Monday, December 17, 2007

Musician Spotlight: Richard Parnas

Let’s face it: musicians tend to live pretty cool lives.The recent success of video games like Guitar Hero and Rock Band proves that people love the thrill of creating something to be heard by others (even if it only means hitting four multicolored buttons in a sometimes uncoordinated fashion.).

Richard Parnas, Principal Viola player for the ASO, is no exception. Parnas grew up in Saint Louis, MO eventually moving to Philadelphia to attend the prestigious Curtis Institute of Music. Although he entered on a violin scholarship, the draw of the viola made him switch instruments the first week of school. Indeed, he believes that a “person always knows whether he prefers violin or viola.” After spending four years in the Navy and one season with the Saint Louis Symphony, Parnas began a 35 year career at the National Symphony Orchestra as Principal Violist in 1955. In 1992, he became Principal Violist for the ASO and has held the post for the last 15 years.

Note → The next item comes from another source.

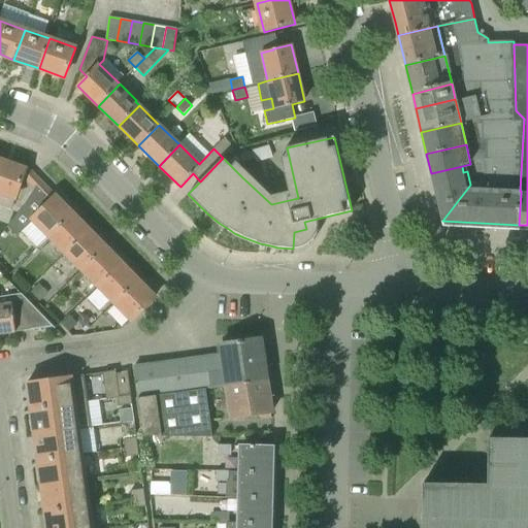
[(0,195),(17,201),(25,180),(28,170),(3,161),(0,169),(0,195)]
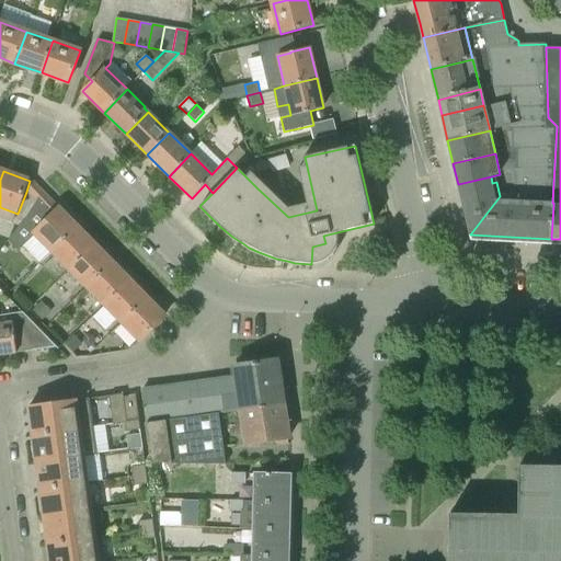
[(458,184),(470,235),(500,196),(496,182),(492,183),(491,176),(458,184)]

Throughout the years, Parnas has seen his share of memorable performances including playing William Walton’s Viola Concerto with the ASO, soloing at Carnegie Hall and performing at the Library of Congress with the Julliard Quartet. Perhaps most incredibly, he was part of the National Symphony’s string quartet that performed 3 concerts a year at the Corcoran Gallery of Art in return for the use of its Stradivari instruments. According to Encyclopedia Smithsonian,

“Antonio Stradivari was born in 1644, and established his shop in Cremona, Italy, where he remained active until his death in 1737. His interpretation of geometry and design for the violin has served as a conceptual model for violin makers for more than 250 years.

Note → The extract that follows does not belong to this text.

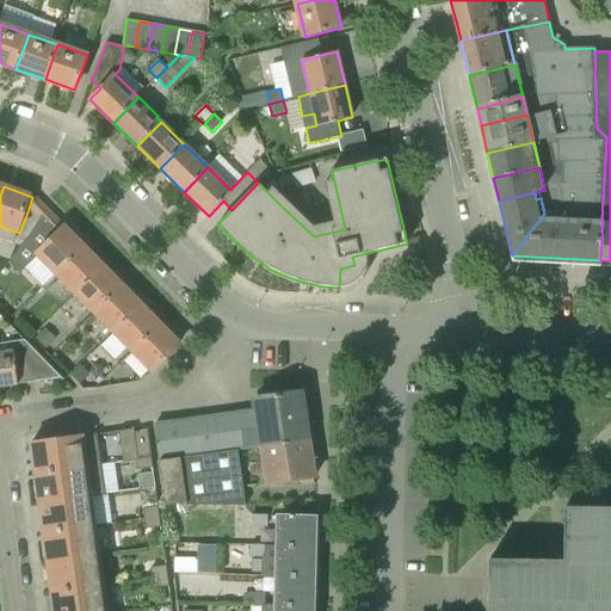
[(57,275),(85,247),(36,198),(32,197),(29,209),(31,210),(54,234),(36,253),(57,275)]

Stradivari also made harps, guitars, violas, and cellos--more than 1,100 instruments in all, by current estimate. About 650 of these instruments survive today.”

These concerts continued for 10 years and not surprisingly, Parnas favorite piece he has played was Harold in Italy by Hector Berloiz who composed it specifically for the Stradivari viola.
Parnas has played a spectrum of music under conductors who favored the classics to those that preferred the contemporary. However, in the future, he believes orchestras will have to “mix up the seasons with some modern pieces along with the Beethovens and the Mozarts” in order to be successful. To this end, Parnas is looking forward to playing Fantasia on a theme of Thomas Tallis with the ASO in 2008. Written by modern English composer Ralph Vaughn Williams, the piece features “really nice parts for the violin and viola.”

Thus, Parnas’ musical career, rich with rare experiences, has passed both state lines and time lines. And while you may not see a situation like this play out on the next Guitar Hero, we still think it’s pretty rock and roll.